I think I need to write about the six bob tours at some point because it was a great moment in time - for the sort of music we were interested in, anyway.

Andy Wright said...

I do, very well. Good bloke and he gave me a copy of Nursery Crime for nada as I say Good bloke.

eeyorn said...

Yep enjoyed Roy's spot very much last night and twas good to hear a few other faves amongst the contenders. And great to hear Aly and Phil again, we used to trek over the mountains of Co.Donegal regularly to see them. Lovely guys, both of them and exquisite musicianship.

eeyorn said...

And such amazing talent coming through. Are we having a new folk revival, do you think?

Dave Leeke said...


I missed the first half (Mrs Dave is an SLT member and didn't get back until 7:30) but caught the second half. I will catch up possibly tonight. I've never known how to watch such things on tv as it's a Radio 2 programme so it's a revelation to discover the "Red Button". To see Roy was great but to see Nic Jones nearly made me cry. I used to see him regularly at The Red Lion Folk Club in Woolmer Green. I also saw him at Chorley as guitarist for June Tabor. Honestly, it's a crime that his albums aren't available on cd. Nice bit in the Independent today.

But, to the point you made - we're always going through a "renaissance" in acoustic music (or revival)but the talent around is astonishing. Wonderful stuff.

Oh, and I nearly cried when Aly Bain got an award too - "Hokey Pokey" and "Pour Down Like Silver" feature his playing and, I think I'm right but too lazy to check, that it's him on "Devonside".

I'm working on a post about "going electric" (that's a euphemism for me "thinking about it occasionally").

eeyorn said...

I suppose there are all sorts of factors contributing to the recent resurgence, not least of which Mike Harding's massive hand in its promotion. And of course we now degree courses in Folk Music, Folk Studies etc which can only be for the good.

But its interesting that Folk's resurgence always seems to be coupled with rising civil unrest.

Dave Leeke said...

So, are you saying that the new Tory slogan should be "Vote Tory - it's good for Folk Music"?

Good point, though. Actually, have you ever seen any of the Morris films from the last couple of years? "Way of the Morris", "Here's a Health to the Barley Mow" and, particularly a comedy film (I kid you not) called, "Morris: A Life With Bells On"? I'm about to get them and just wondered what the Professional Cloggie position on them was.

eeyorn said...

I think the general consensus in the Morris world follows the thinking of Ocscar Wilde: 'Any publicity is good' - so the Morris films have generally been welcomed and appreciated.
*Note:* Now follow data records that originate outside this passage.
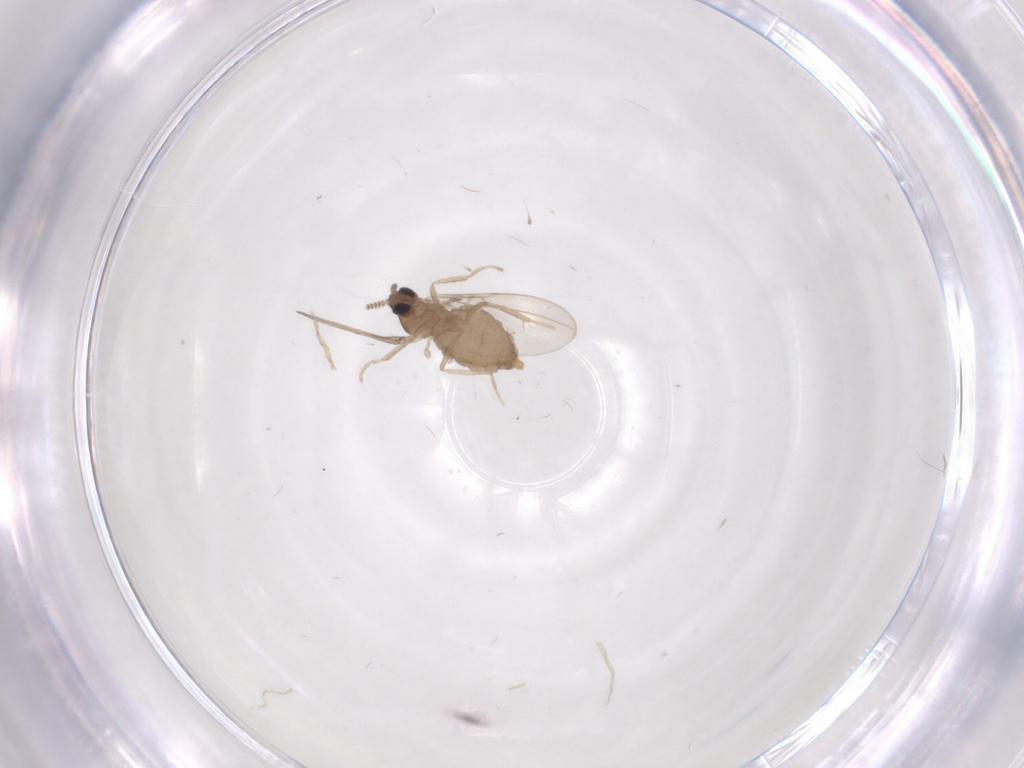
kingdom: Animalia
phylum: Arthropoda
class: Insecta
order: Diptera
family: Cecidomyiidae
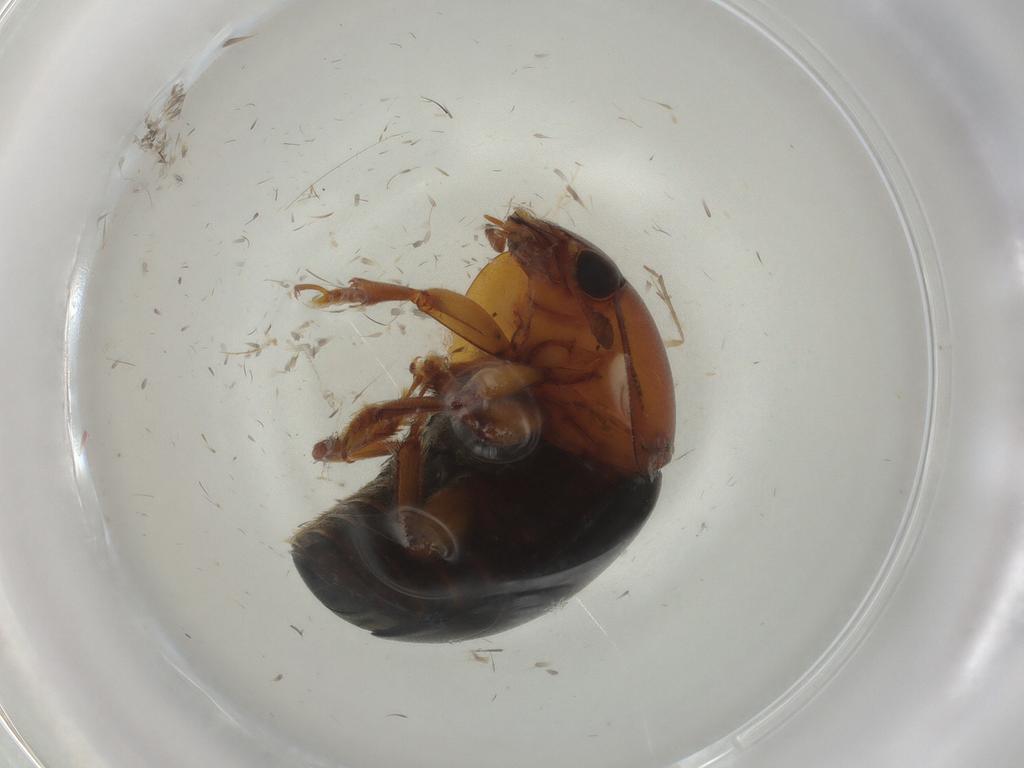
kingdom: Animalia
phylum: Arthropoda
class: Insecta
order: Coleoptera
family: Nitidulidae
I haven't seen any of them, though I gather that 'Life with Bells On' in particular comes highly recommended, and has gained many fans within the Morris world.

When you dress up in silly costumes with flowers and feathers in your hat, its difficult to take yourself seriously. Hopefully the dancing, music and witty repartee serves to gain a little respect.

Andy Wright said...

Many Happy Returns Dave. Our third Grandson was born at 9pm last night, so he nearly sahred your birthday! Hope he shares your musical tastes...

Dave Leeke said...

Thank you very much - I'm having a "Birthday Blues" at the moment: where did all that time go?

Ah well, congratulations - I guess those in your line of work have similar problems to those in ours: what do you name them? Too many memories with some names!!

Anyway - enjoy (and get some sleep!).